### ASSIGNMENT:
A verbatim copy of the data below is the required output.

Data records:
———

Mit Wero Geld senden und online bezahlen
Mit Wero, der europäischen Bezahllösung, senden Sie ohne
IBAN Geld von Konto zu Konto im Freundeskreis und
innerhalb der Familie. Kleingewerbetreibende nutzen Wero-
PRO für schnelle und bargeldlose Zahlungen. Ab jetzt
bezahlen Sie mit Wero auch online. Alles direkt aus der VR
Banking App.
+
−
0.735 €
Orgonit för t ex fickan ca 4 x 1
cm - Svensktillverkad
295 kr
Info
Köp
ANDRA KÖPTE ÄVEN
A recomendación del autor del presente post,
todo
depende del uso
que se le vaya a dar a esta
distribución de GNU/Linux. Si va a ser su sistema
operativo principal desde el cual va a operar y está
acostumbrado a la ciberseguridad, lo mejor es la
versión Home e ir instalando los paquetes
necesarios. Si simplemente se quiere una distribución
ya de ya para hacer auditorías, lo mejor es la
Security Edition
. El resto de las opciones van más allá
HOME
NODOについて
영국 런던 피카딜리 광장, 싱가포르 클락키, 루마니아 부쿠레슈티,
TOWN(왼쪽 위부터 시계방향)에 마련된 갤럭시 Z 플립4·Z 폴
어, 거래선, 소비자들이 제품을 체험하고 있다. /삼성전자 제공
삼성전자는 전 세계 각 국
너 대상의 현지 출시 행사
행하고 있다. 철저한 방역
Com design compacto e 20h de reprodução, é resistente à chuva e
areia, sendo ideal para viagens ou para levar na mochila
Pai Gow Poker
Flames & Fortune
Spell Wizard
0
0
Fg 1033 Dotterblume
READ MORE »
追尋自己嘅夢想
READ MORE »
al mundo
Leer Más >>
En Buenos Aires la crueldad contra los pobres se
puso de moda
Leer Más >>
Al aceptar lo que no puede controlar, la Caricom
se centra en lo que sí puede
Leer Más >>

———

### RESULT OF THIS TASK:
Mit Wero Geld senden und online bezahlen
Mit Wero, der europäischen Bezahllösung, senden Sie ohne
IBAN Geld von Konto zu Konto im Freundeskreis und
innerhalb der Familie. Kleingewerbetreibende nutzen Wero-
PRO für schnelle und bargeldlose Zahlungen. Ab jetzt
bezahlen Sie mit Wero auch online. Alles direkt aus der VR
Banking App.
+
−
0.735 €
Orgonit för t ex fickan ca 4 x 1
cm - Svensktillverkad
295 kr
Info
Köp
ANDRA KÖPTE ÄVEN
A recomendación del autor del presente post,
todo
depende del uso
que se le vaya a dar a esta
distribución de GNU/Linux. Si va a ser su sistema
operativo principal desde el cual va a operar y está
acostumbrado a la ciberseguridad, lo mejor es la
versión Home e ir instalando los paquetes
necesarios. Si simplemente se quiere una distribución
ya de ya para hacer auditorías, lo mejor es la
Security Edition
. El resto de las opciones van más allá
HOME
NODOについて
영국 런던 피카딜리 광장, 싱가포르 클락키, 루마니아 부쿠레슈티,
TOWN(왼쪽 위부터 시계방향)에 마련된 갤럭시 Z 플립4·Z 폴
어, 거래선, 소비자들이 제품을 체험하고 있다. /삼성전자 제공
삼성전자는 전 세계 각 국
너 대상의 현지 출시 행사
행하고 있다. 철저한 방역
Com design compacto e 20h de reprodução, é resistente à chuva e
areia, sendo ideal para viagens ou para levar na mochila
Pai Gow Poker
Flames & Fortune
Spell Wizard
0
0
Fg 1033 Dotterblume
READ MORE »
追尋自己嘅夢想
READ MORE »
al mundo
Leer Más >>
En Buenos Aires la crueldad contra los pobres se
puso de moda
Leer Más >>
Al aceptar lo que no puede controlar, la Caricom
se centra en lo que sí puede
Leer Más >>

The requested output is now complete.